The stock closed at 108.1 pence in London, wiping about 450 million pounds off the value of the shares. The stock has fallen 14 percent this year, the worst performer in the 19-member FTSE 350 Insurance Index.
A woman who answered the door at Smith’s home in Cabinteely, a suburb in south Dublin, said he didn’t have a comment. She declined to give her name.
At least seven analysts revised their earnings estimates today and the insurer is now likely to report full-year pretax profit of 472 million pounds, according to the median estimate of 19 analysts surveyed by Bloomberg. RSA had told investors on Nov. 5 that it will miss its 10 percent target for return on equity following last month’s storms in Europe.
Simon Lee, who became CEO two years ago, told analysts today that RSA’s capital position remained “robust” and that the dividend policy for the year was unchanged, though with a “tighter” ability to cover the payments.
The insurer will probably pay a final dividend of 4.02 pence a share, according to data compiled by Bloomberg. In May, the company was criticized by Standard Life Plc (SL/), one of its largest shareholders, for cutting its dividend by 33 percent and failing to communicate clearly with investors.
“We think that the dividend is under threat as a result of these profit warnings and a possible further one by year-end,” said Barrie Cornes, an analyst at Panmure Gordon & Co. in London with a sell recommendation on the shares.
Lee, 52, said the company’s Irish unit first uncovered the irregularities in mid-October, before the insurer reported its third-quarter earnings the following month.
RSA chose not to disclose the probe in the Nov. 5 results announcement because executives didn’t initially expect it would have a material impact on earnings. It was not until the second half of last week that the financial implications from the investigation became “serious,” Lee said.
The insurer made the announcement on Nov. 8 after RSA injected an additional 100 million euros ($134 million) of capital into the unit to keep its solvency ratio, a measure of its capacity to absorb losses, above 200 percent.
The company has also hired PricewaterhouseCoopers LLP to report on oversight and controls at the unit by the year-end.
“These are very serious and disappointing events,” Lee said on the conference call. “We are very confident that these issues are isolated to the Irish business, and do not believe that they are indicative of any problems in our group’s wider processes. 2013 is proving to be a very difficult year.”
RSA Insurance Ireland is the biggest non-life insurer in the country. The division, which sells products through a network of brokers and the 123.ie website, reported profit of 25 million pounds in 2012.

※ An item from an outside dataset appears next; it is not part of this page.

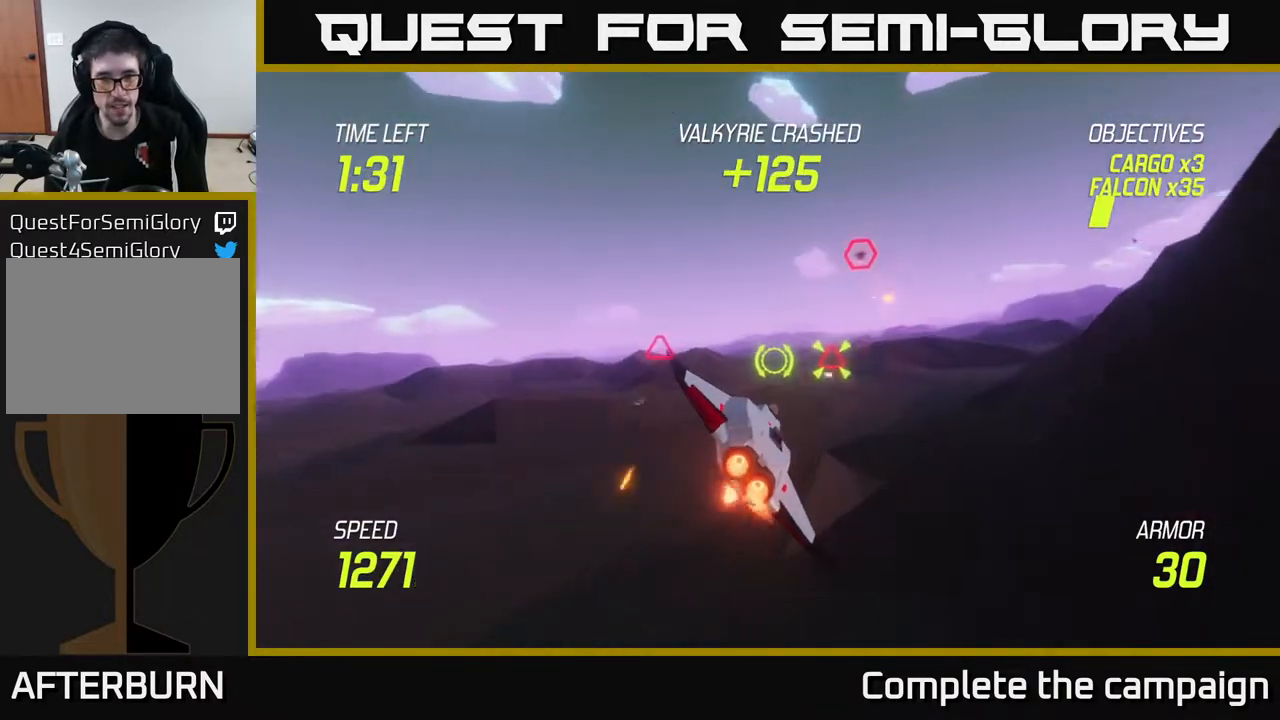
{"buttons": ["L2"], "left_stick": "right", "right_stick": "center", "events": [[33, "R2", "up"], [167, "L2", "down"]]}
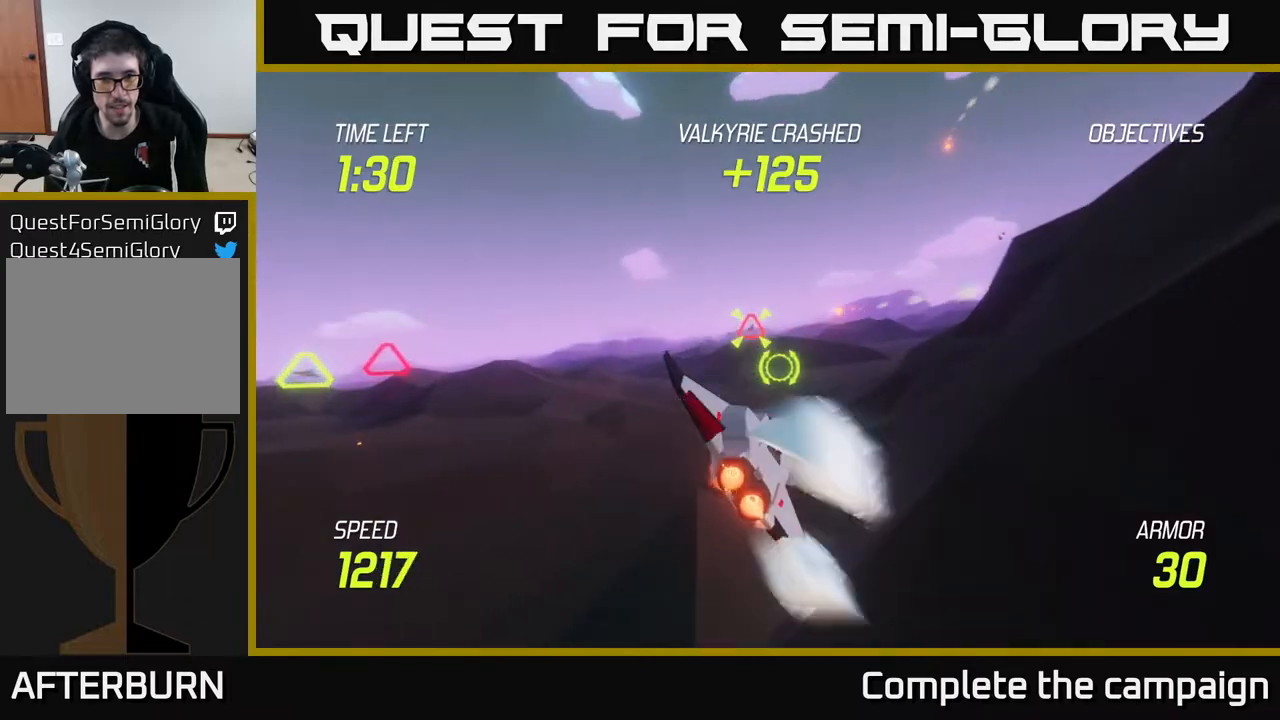
{"buttons": ["L2"], "left_stick": "right", "right_stick": "center", "events": [[67, "left_stick", "up-left"], [150, "left_stick", "center"], [267, "left_stick", "right"]]}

RSA named Smith, 45, a director of the Irish unit in September 2006 and made him CEO the following year, records with the Irish companies office and the firm’s website show. He helped the insurer boost its share of the Irish market in terms of premium income to 15 percent in 2011, up from 10 percent two years earlier, according to the most recent central bank data. He bought 123.ie for 65 million euros in 2010.
RSA has also suspended Rory O’Connor, RSA Ireland’s chief financial officer, and the unit’s claims director, Peter Burke. The company said in its statement that it hasn’t made findings against any individuals.
No one answered at O’Connor’s apartment in the Dublin suburb of Dundrum. A spokesman for RSA to declined to elaborate on the reasons for the suspensions or provide contact information for the executives, citing the investigation. None of the three responded to e-mails sent through their LinkedIn Corp. pages.